- _Task_: Look through the lines below and extract any with the word "shaded".

- _Provided records_:
#####

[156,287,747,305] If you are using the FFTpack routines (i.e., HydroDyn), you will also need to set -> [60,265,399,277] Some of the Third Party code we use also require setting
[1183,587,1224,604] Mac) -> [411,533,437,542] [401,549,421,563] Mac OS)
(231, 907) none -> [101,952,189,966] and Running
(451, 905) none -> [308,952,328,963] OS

#####

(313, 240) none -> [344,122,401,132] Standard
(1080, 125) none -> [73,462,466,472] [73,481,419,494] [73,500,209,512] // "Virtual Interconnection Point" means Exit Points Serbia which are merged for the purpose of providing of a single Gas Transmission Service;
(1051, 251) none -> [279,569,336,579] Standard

#####

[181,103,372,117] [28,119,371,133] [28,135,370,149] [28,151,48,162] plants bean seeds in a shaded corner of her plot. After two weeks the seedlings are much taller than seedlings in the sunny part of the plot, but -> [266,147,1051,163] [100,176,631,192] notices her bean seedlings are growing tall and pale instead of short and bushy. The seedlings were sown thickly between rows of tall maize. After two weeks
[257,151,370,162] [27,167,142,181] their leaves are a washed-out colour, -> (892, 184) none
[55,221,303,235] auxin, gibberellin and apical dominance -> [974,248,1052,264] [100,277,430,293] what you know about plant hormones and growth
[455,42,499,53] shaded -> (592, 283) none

#####

- _Worked solution_:
[181,103,372,117] [28,119,371,133] [28,135,370,149] [28,151,48,162] plants bean seeds in a shaded corner of her plot. After two weeks the seedlings are much taller than seedlings in the sunny part of the plot, but -> [266,147,1051,163] [100,176,631,192] notices her bean seedlings are growing tall and pale instead of short and bushy. The seedlings were sown thickly between rows of tall maize. After two weeks
[455,42,499,53] shaded -> (592, 283) none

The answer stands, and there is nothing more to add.